#### [Work required]
Find and copy every line in the records that includes the string "down".

#### [Exercise inputs]
——

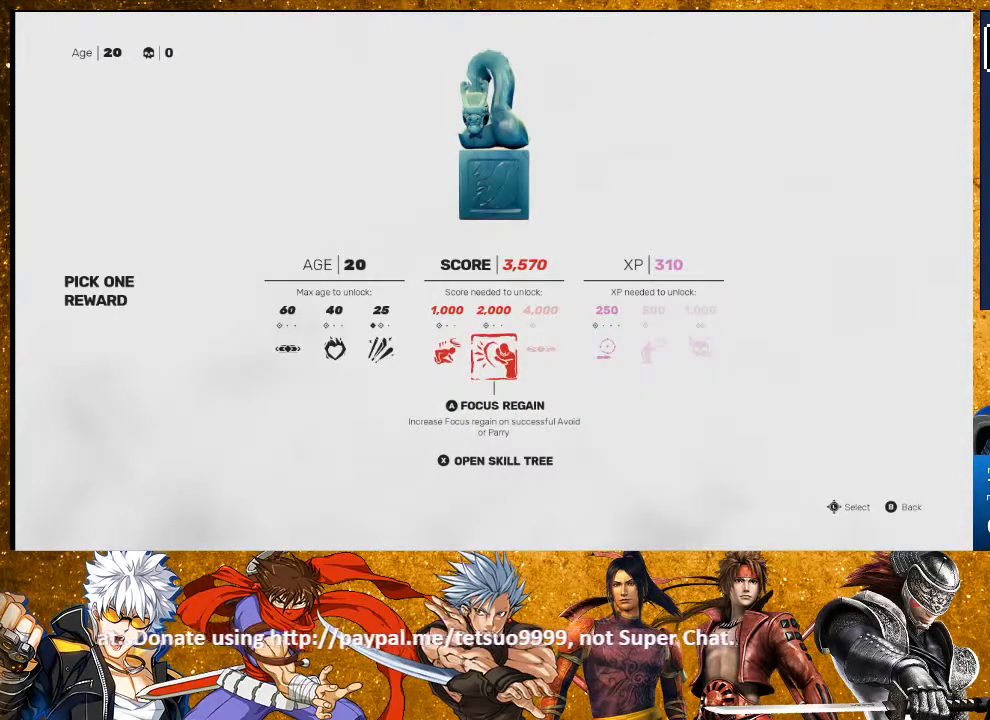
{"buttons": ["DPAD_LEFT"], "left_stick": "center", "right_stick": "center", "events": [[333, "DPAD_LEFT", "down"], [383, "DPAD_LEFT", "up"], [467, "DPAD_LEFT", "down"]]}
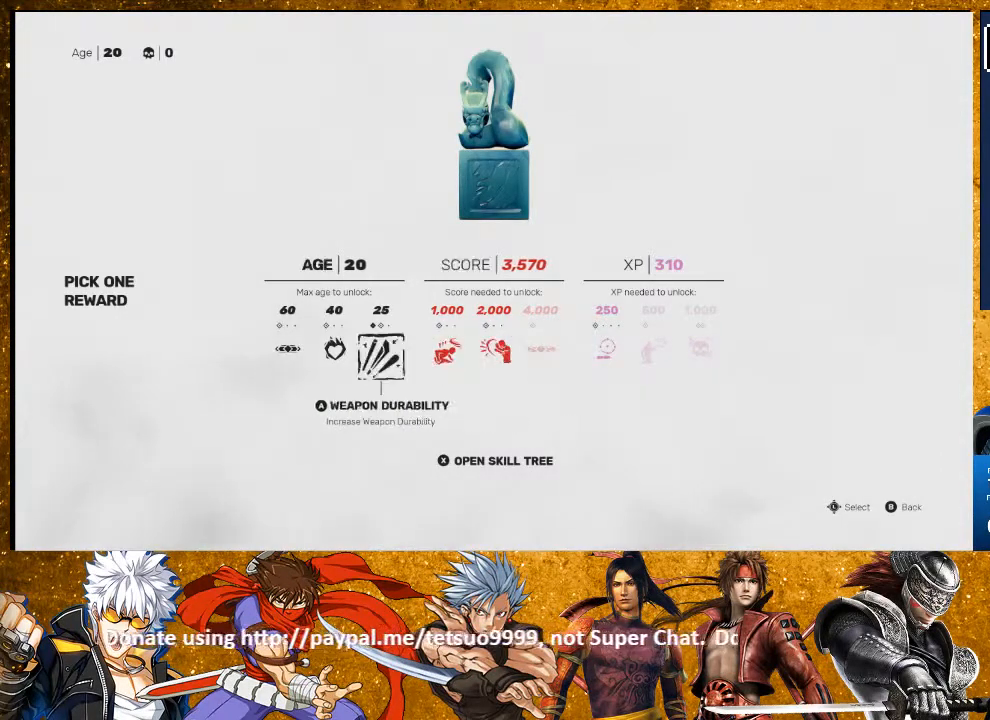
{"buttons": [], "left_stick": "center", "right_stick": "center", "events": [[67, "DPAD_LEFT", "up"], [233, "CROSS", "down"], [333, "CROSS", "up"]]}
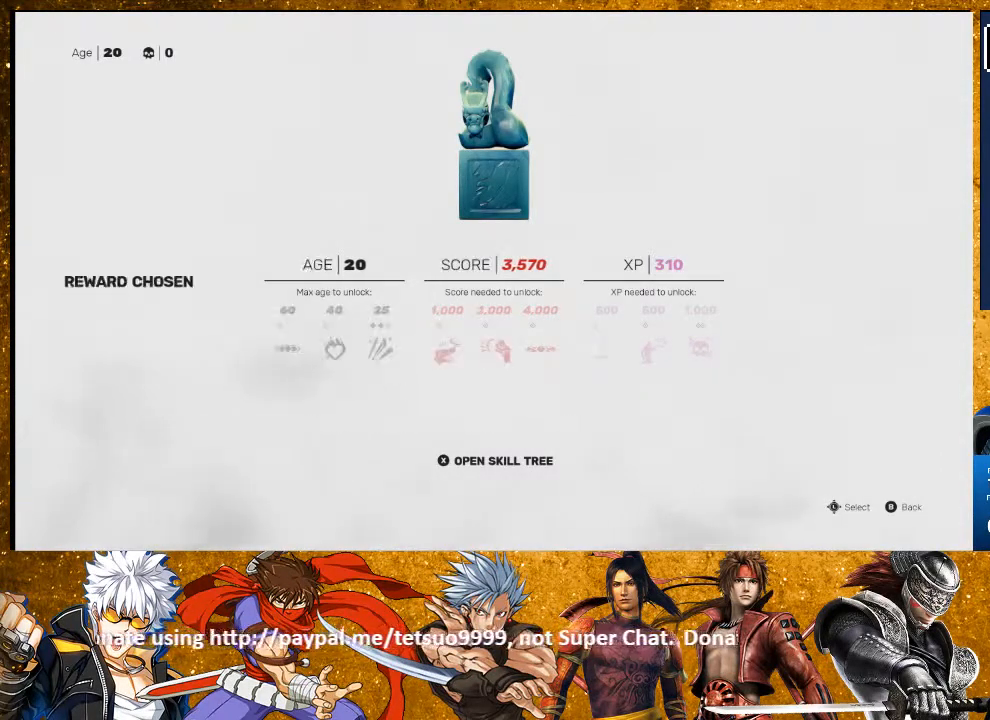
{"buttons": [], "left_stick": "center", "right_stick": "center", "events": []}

——

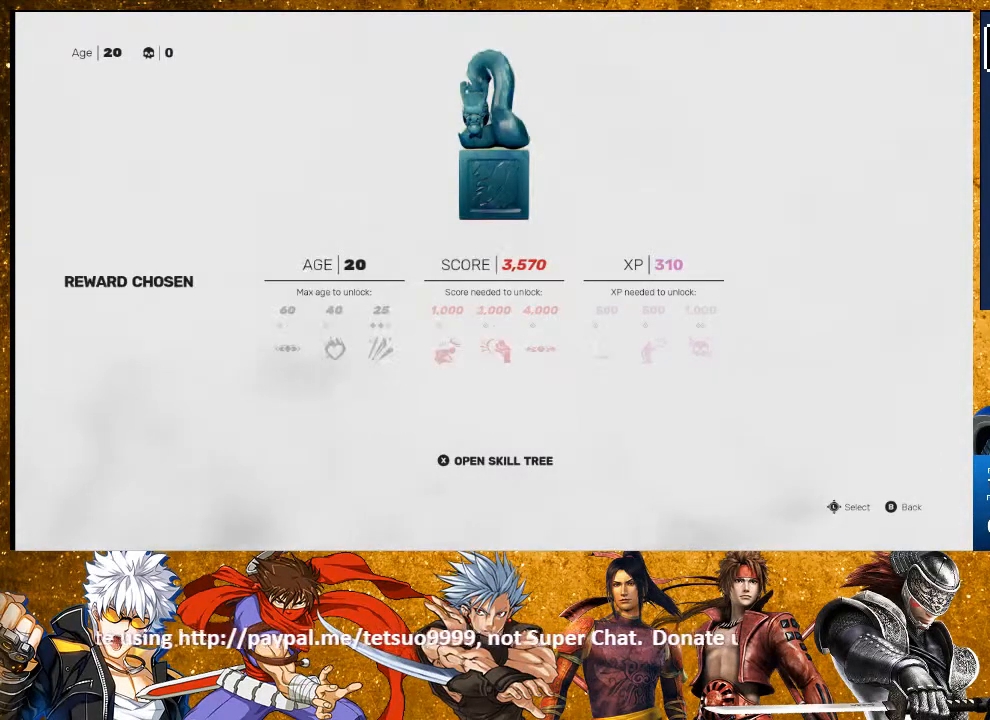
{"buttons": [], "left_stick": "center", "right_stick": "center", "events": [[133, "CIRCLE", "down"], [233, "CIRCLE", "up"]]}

——

#### [Response to this task]
{"buttons": ["DPAD_LEFT"], "left_stick": "center", "right_stick": "center", "events": [[333, "DPAD_LEFT", "down"], [383, "DPAD_LEFT", "up"], [467, "DPAD_LEFT", "down"]]}
{"buttons": [], "left_stick": "center", "right_stick": "center", "events": [[67, "DPAD_LEFT", "up"], [233, "CROSS", "down"], [333, "CROSS", "up"]]}
{"buttons": [], "left_stick": "center", "right_stick": "center", "events": [[133, "CIRCLE", "down"], [233, "CIRCLE", "up"]]}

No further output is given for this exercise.